On iOS 5.
I have a UILabel element that is originally placed in a nib. I want the x placement to stay fixed. I want it to take either 1 line, or 2 lines. If more than two lines, it should use the line break setting to show the ellipsis.
I use numberOfLines
property and -sizeToFit
If I set the UILabel's numberOfLines
property to 0, it will correctly see that for some text, there is not enough room and will wrap it to a second line after calling -sizeToFit
but in the rare case that the line is long enough to stretch to 3 lines, I get three lines, which I don't want. If I set numberOfLines
property to 2, it actually stretches the whole thing out onto one line and elongates my initial frame set in the nib to be much wider.
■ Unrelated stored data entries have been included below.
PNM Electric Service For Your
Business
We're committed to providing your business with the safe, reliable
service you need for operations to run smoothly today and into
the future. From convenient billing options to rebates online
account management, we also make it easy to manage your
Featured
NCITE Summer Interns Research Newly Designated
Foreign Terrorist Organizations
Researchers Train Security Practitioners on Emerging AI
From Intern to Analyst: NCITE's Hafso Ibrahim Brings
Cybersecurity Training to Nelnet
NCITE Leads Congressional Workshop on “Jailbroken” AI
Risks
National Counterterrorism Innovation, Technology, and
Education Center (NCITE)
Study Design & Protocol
CGRect titleFrame = [[self titleLabel] frame];
[[self titleLabel] setNumberOfLines:0];
[[self titleLabel] setText:newProductTitleText];
[[self titleLabel] sizeToFit];
CGRect newTitleFrame = [[self titleLabel] frame];
The CGRect are just there for me to be able to calculate things after the fact. So setting numberOfLines
to 0 works, and will not change the original origin.x in the frame, and will break long text into multiple lines, but will not constrain it to 2 lines. Setting numberOfLines
property to 2, which, when I read the Apple docs
This property controls the maximum number of lines to use in order to fit the label’s text into its bounding rectangle. The default value for this property is 1. To remove any maximum limit, and use as many lines as needed, set the value of this property to 0.
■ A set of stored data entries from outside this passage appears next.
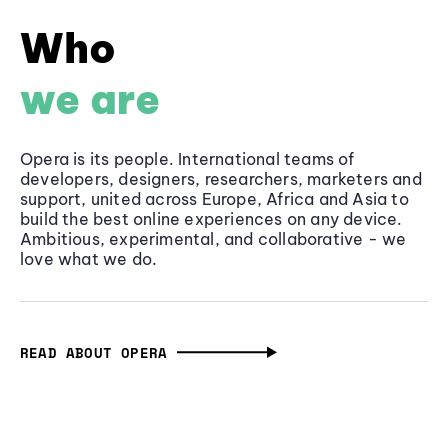
Who
we are
Opera is its people. International teams of
developers, designers, researchers, marketers and
support, united across Europe, Africa and Asia to
build the best online experiences on any device.
Ambitious, experimental, and collaborative - we
love what we do.
READ ABOUT OPERA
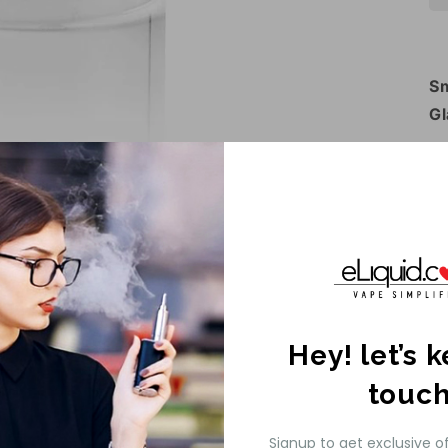
Sm
Gl
Th
Gl
ma
gl
ap
Py
Th
Hey! let’s 
Gl
touc
Pr
Gl
Signup to get exclusive o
It seems I should be able set this to two and still have it work. I would expect sizeToFit
to expand in a positive X and Y direction when expanding to fit all the text but it is expanding in a negative X direction when numberOfLines
is set to other than 0.
ETA: the "Autosize" struts are set to upper and left to fix it at a min x,y.
Thanks for any insight.
I had a similar problem where -[UILabel sizeToFit]
was not respecting the max width I set when numberOfLines
was set to 2. Here's how I solved that problem:
CGFloat titleMaxWidth = 200;
CGFloat titleMinHeight = 30;
CGFloat titleMaxHeight = 40;
UILabel *titleLabel = [[UILabel alloc] initWithFrame:CGRectMake(10, 5, titleMaxWidth, titleMaxHeight)]; // alternatively, you could do this in a nib
titleLabel.numberOfLines = 0;
titleLabel.text = @"The title label will be sized appropriately with this technique.";
titleLabel.font = [UIFont boldSystemFontOfSize:16];
[titleLabel sizeToFit];
titleLabel.numberOfLines = 2;
if (titleLabel.height > titleMaxHeight)
{
titleLabel.height = titleMaxHeight;
}
else if (titleLabel.height < titleMinHeight)
{
titleLabel.height = titleMinHeight;
}
As you can see, I also wanted a minimum height for my label, as -sizeToFit
often makes the label really small, but you could disregard that code if you don't care about a minimum height. The "magic number" of 40 for the titleMaxHeight comes from experimentation and finding out that a 2 line label with this font really only needs 40px. In this code, -sizeToFit
is mainly used to keep the text within the width and determine whether the initial height of 40 can be reduced when we have a short string of text.